The reference in this part of the summing-up to dealing "in cannabis and other drugs" is not to be regarded as a slip: it represented the way the case had been permitted to be put by the Crown at trial.

27.

In such circumstances we conclude that the appellant was faced at trial with evidence which was not directly admissible on the count contained on the indictment and, to the extent that it may have been potentially admissible as propensity evidence, was unduly and unfairly prejudial given the count charged.

28.

There was, it is right to say, a significant amount of powerful evidence against this appellant: the actual possession of the cannabis, the bags, the expert evidence, the opening entries on the lists on which his fingerprints were found and the mobile phones. But on consideration we cannot be sure that the placing before the jury in this way of the evidence of the contemporaneous heroin dealing, without proper assessment of its admissibility or proper consideration of its treatment as propensity evidence, in circumstances where the potential prejudice was undoubtedly very great, would not have impacted upon the jury's reasoning or have affected the outcome.

29.

Ultimately we have to ask ourselves whether this conviction was safe. We are constrained to say that it was not. Accordingly, the conviction has to be quashed and the appeal is allowed accordingly.

30.

LORD JUSTICE DAVIS: Mr Kellett, do you have any application?

31.

MR KELLETT: My Lord, I have. The matter should be re-tried, leaving this evidence out.

32.

LORD JUSTICE DAVIS: Well, how the matter will be presented at any further re-trial, if we allow one, will of course be matter for those appearing. He was sentenced to 12 months.

33.

MR KELLETT: He was. I am not quite sure when he came out, but he is now out, as your Lordships know.

34.

LORD JUSTICE DAVIS: What do you say, Mr Dunham?

35.

MR DUNHAM: A re-trial is not in the public interest. He has served his entire sentence. He has served his amount of time in custody, he has also served his release on tag.

36.

LORD JUSTICE DAVIS: At the moment he does not stand convicted of anything.

37.

MR DUNHAM: He does not stand convicted of anything, but ultimately he has served his sentence already.

38.

LORD JUSTICE DAVIS: We will retire briefly to consider.

39.

MR KELLETT: My Lord, there is one further matter in relation to that. There have been POCA proceedings in relation to the £17,000 that had been forfeited.

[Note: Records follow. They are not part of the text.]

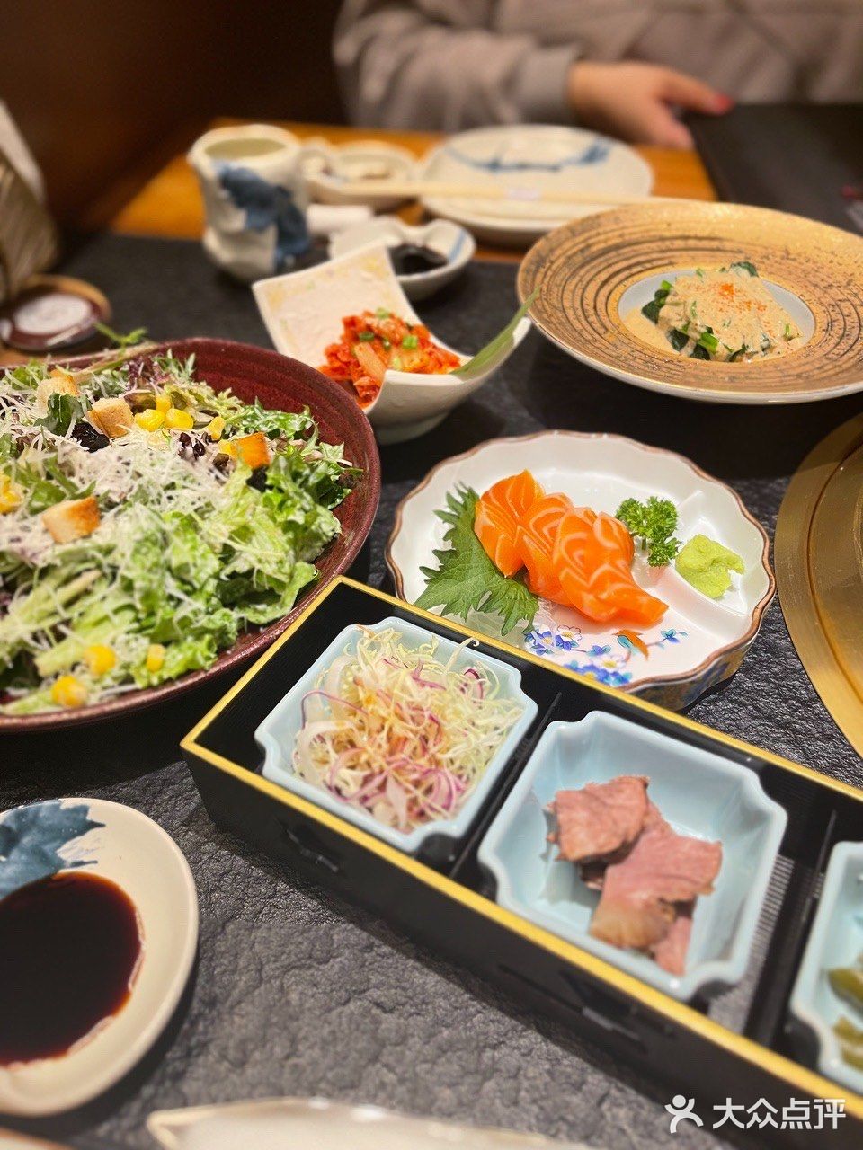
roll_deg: +0.9
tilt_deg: -44.6
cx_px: 432
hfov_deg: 53.1
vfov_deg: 67.3
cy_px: 575
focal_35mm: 26
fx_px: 864
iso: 200
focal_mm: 5.1
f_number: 1.6
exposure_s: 1/60
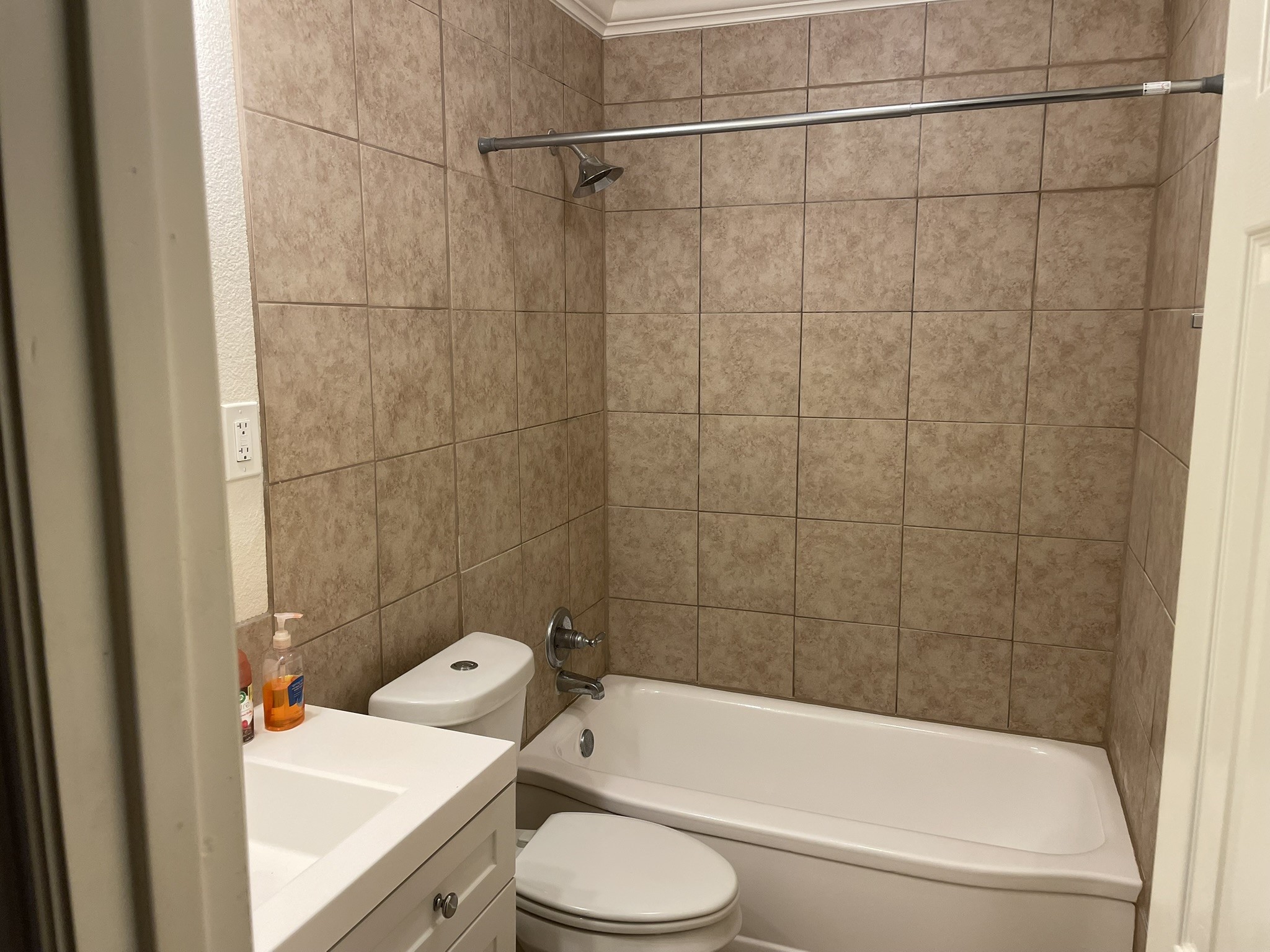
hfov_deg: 67.3
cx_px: 635
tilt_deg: -9.3
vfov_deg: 53.1
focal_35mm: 26
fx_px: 954
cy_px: 476
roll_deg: +1.2
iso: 125
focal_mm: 4.2
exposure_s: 1/120
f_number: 1.6
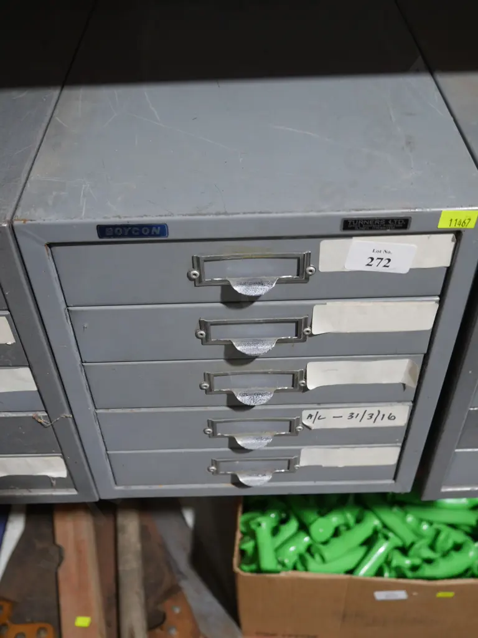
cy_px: 319
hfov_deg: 39.7
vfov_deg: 51.4
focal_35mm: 36
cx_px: 239
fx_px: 663
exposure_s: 1/60
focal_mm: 18
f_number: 4
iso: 500
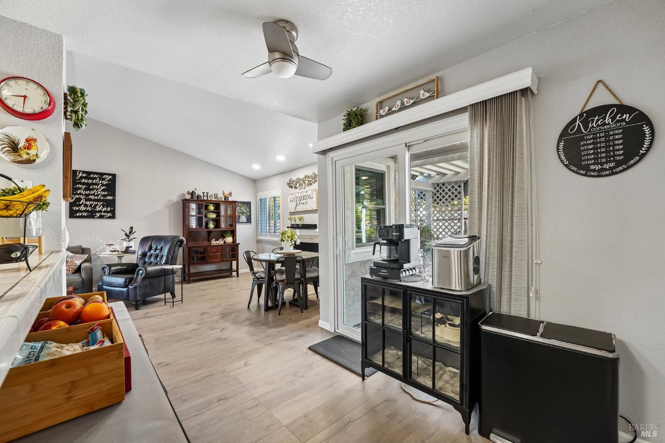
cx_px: 332
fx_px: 259
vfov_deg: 81.2
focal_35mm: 14
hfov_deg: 104.3
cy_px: 222
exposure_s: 1/15
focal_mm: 14
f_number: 8
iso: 640
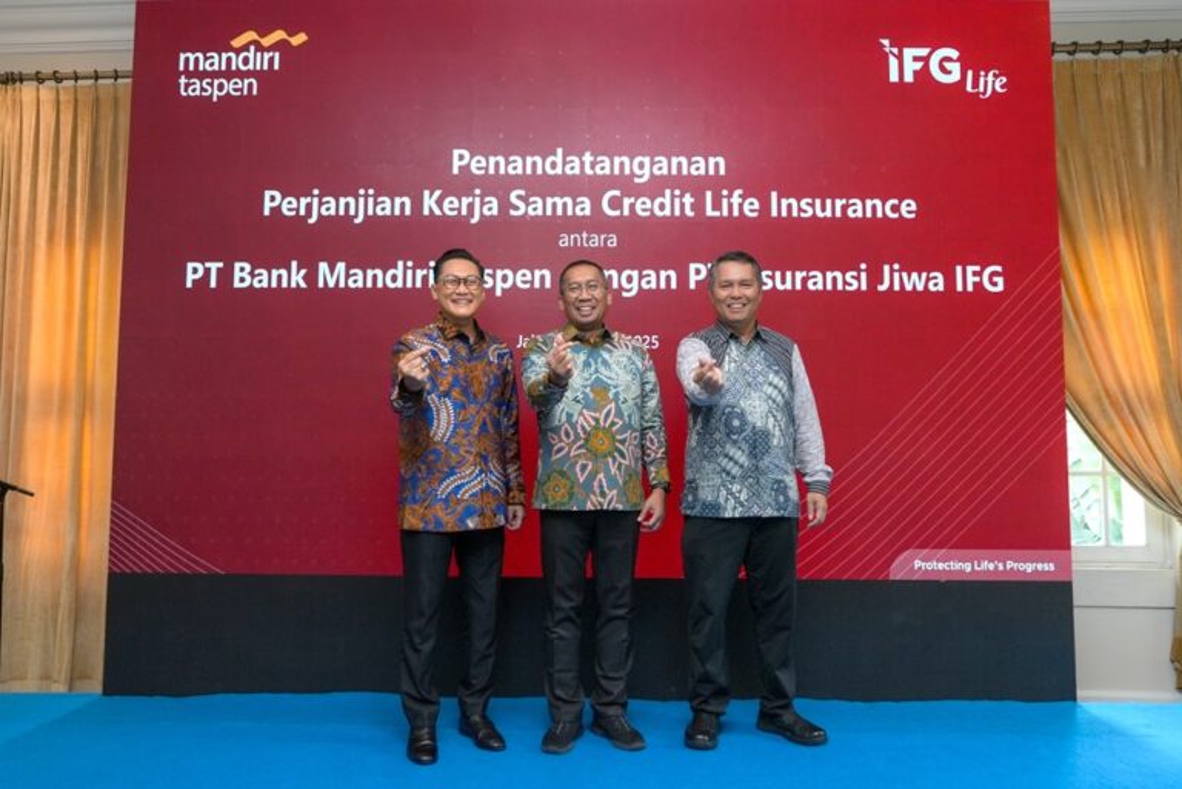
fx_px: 788
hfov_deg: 73.7
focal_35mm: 24
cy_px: 394
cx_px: 591
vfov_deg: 53.2
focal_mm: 24
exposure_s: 1/125
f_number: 4.5
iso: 1000
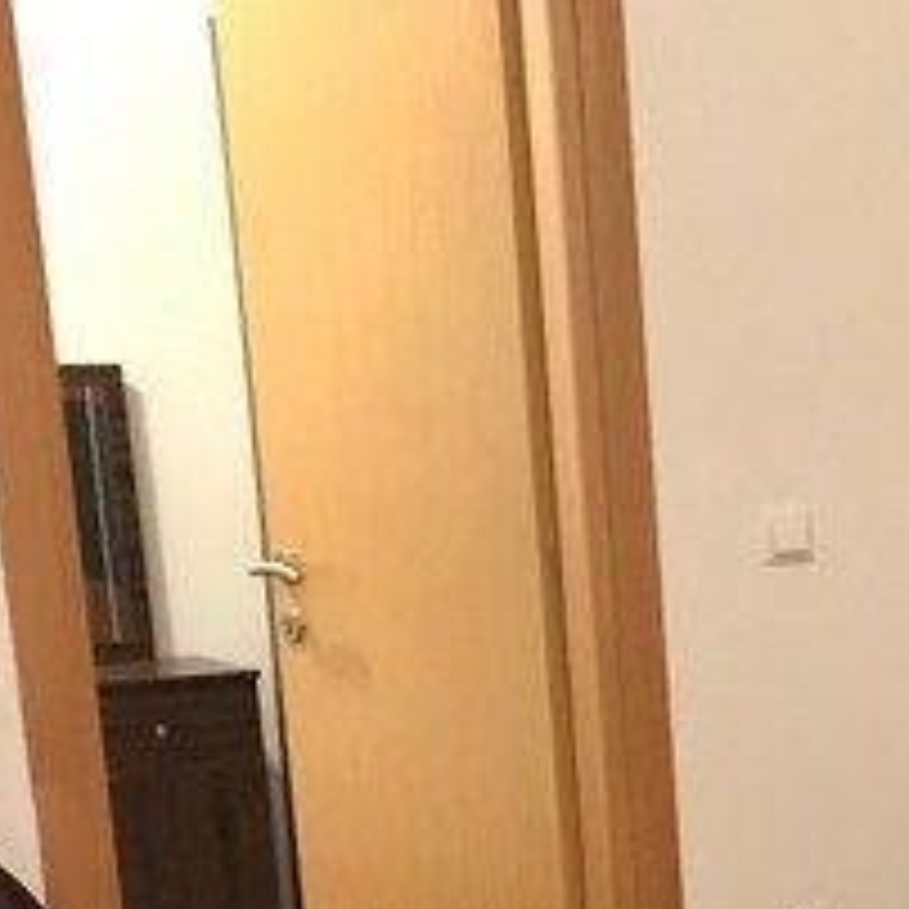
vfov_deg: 16.9
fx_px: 2912
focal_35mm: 98
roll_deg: +0.4
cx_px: 1530
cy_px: 1134
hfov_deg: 15.7
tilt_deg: -14.8
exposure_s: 1/9
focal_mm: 3.99
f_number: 1.8
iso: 100
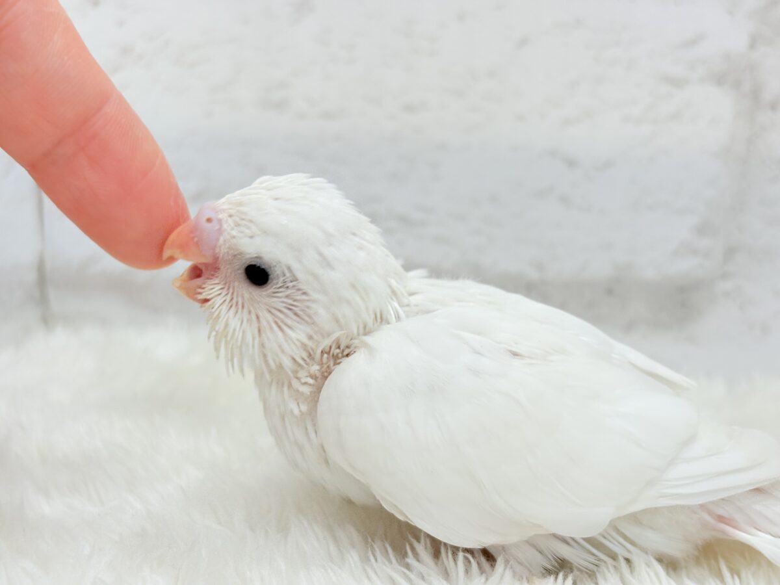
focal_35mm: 52
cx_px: 390
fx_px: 1172
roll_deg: -1.0
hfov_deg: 36.8
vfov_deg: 28.0
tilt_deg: -11.8
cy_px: 292
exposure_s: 1/100
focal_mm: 5.96
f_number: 1.6
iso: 50
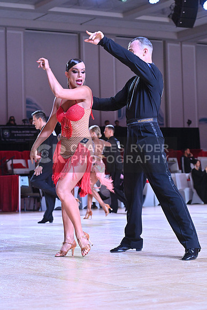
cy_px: 155
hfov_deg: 14.9
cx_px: 104
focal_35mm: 92
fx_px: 793
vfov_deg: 22.1
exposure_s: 1/400
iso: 4000
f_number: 5.6
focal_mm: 92
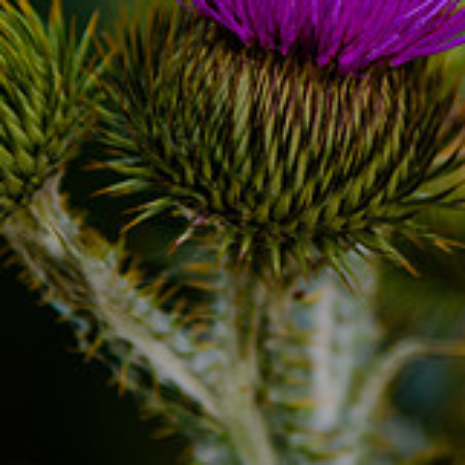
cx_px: 512
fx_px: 6900
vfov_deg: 3.9
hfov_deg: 3.9
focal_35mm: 454
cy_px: 39
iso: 800
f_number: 4
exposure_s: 1/250
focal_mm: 120
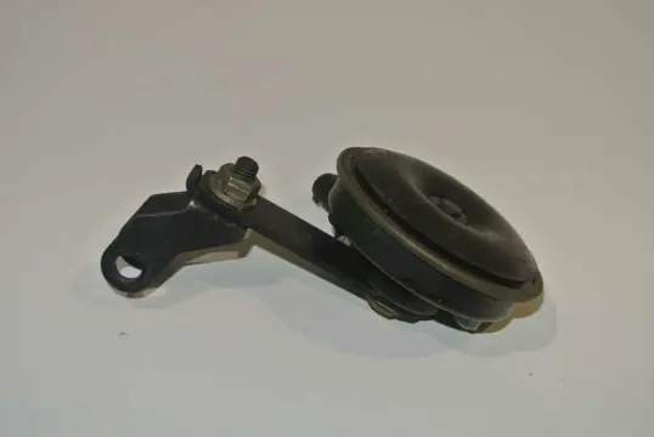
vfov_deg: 25.1
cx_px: 327
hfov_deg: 36.8
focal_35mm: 54
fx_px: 982
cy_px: 218
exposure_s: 1/60
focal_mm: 20.3
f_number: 5
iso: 200
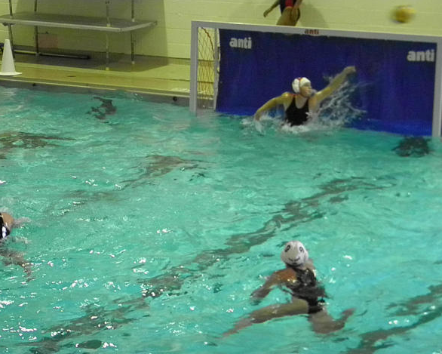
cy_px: 179
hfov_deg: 17.0
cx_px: 209
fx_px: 1478
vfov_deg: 13.6
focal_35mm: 113
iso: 1600
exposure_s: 1/50
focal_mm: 19
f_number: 4.7
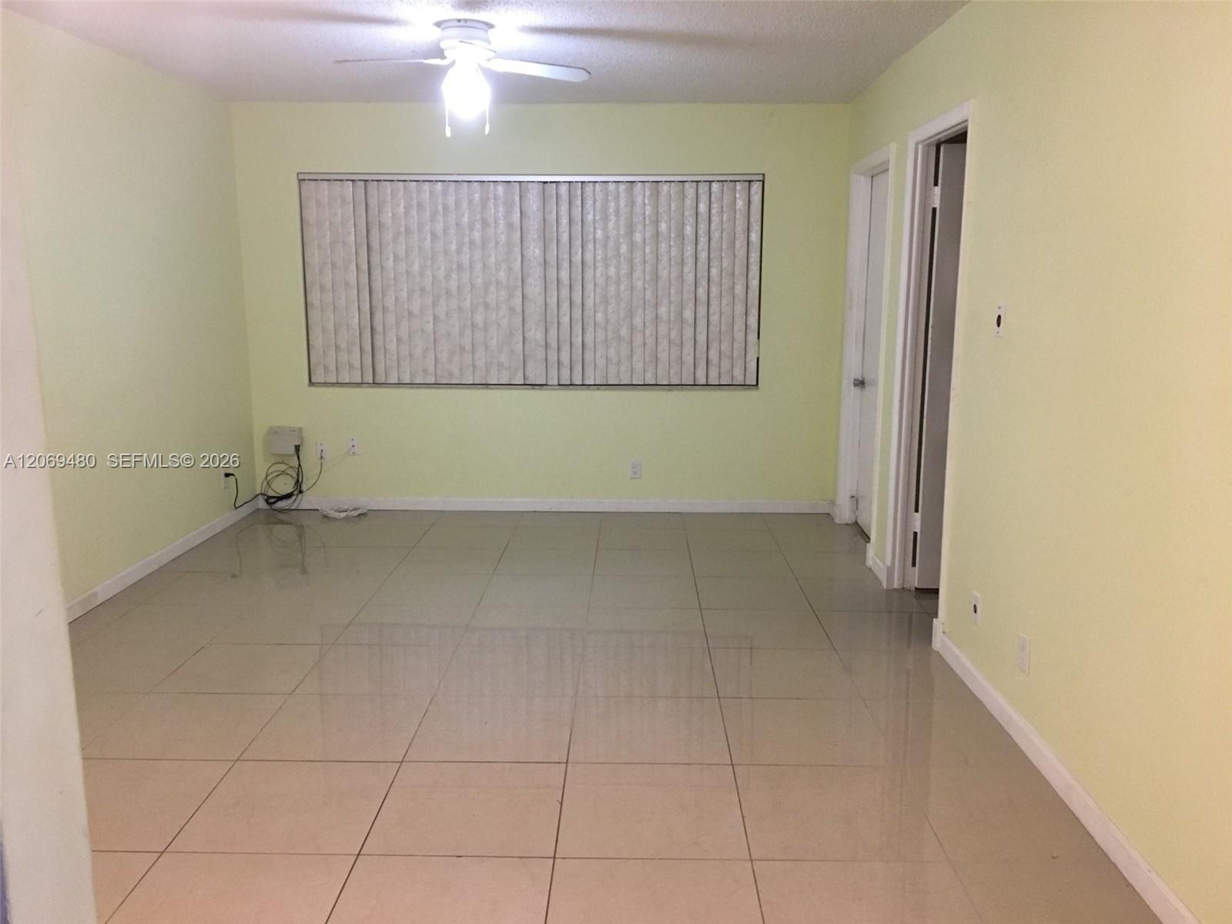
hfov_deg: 61.7
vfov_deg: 48.2
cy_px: 462
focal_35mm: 29
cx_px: 616
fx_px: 1032
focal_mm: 4.15
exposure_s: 1/30
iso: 200
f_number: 2.2
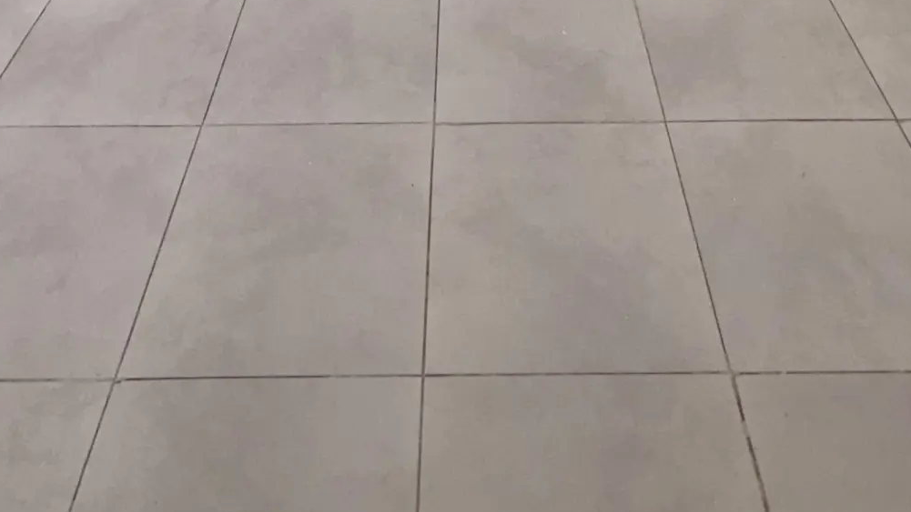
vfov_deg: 18.7
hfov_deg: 51.6
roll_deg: +0.2
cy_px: -523
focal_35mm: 39
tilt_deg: -7.7
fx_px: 942
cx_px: 469
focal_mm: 2.22
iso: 32
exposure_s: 1/122
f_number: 2.2
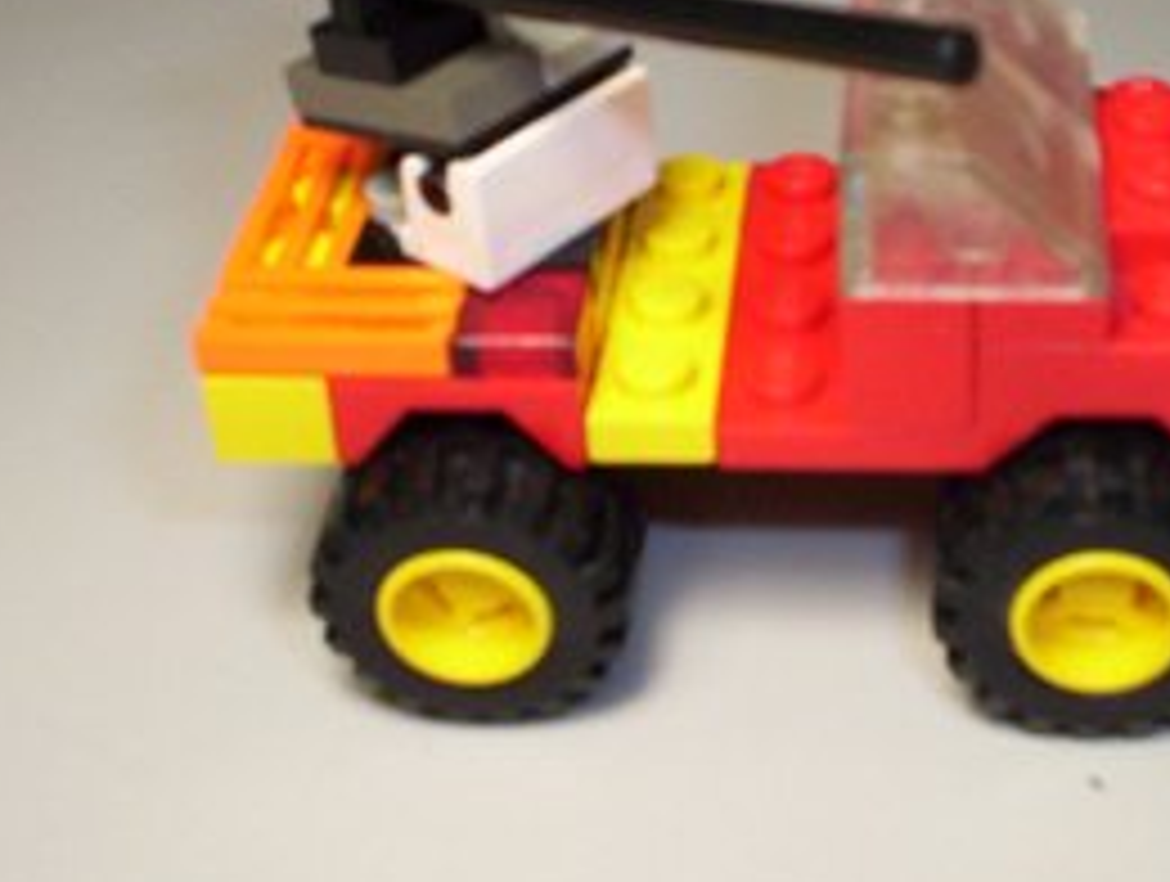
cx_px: 857
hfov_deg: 29.4
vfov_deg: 22.5
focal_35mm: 65
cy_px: 261
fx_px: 2201
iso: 140
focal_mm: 4.99
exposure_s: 1/62.7
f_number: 4.5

(The bench retired for a short time)

40.

LORD JUSTICE DAVIS: Mr Kellett, not with total enthusiasm, but we do not think the public interest would be served by having a re-trial given the count that was charged in the circumstances of this case. We therefore refuse your application.

41.

MR KELLETT: Thank you, my Lord.

42.

LORD JUSTICE DAVIS: Mr Dunham, your client will very clearly understand that this court has not given any pronouncement of innocence on his part, this court has decided there was a legal error below which caused the conviction to be unsafe. This court has gone no further than that, and your client will understand that.

43.

MR DUNHAM: Yes.

44.

LORD JUSTICE DAVIS: If I may say so, we found the assistance of both of you very helpful indeed. Thank you very much.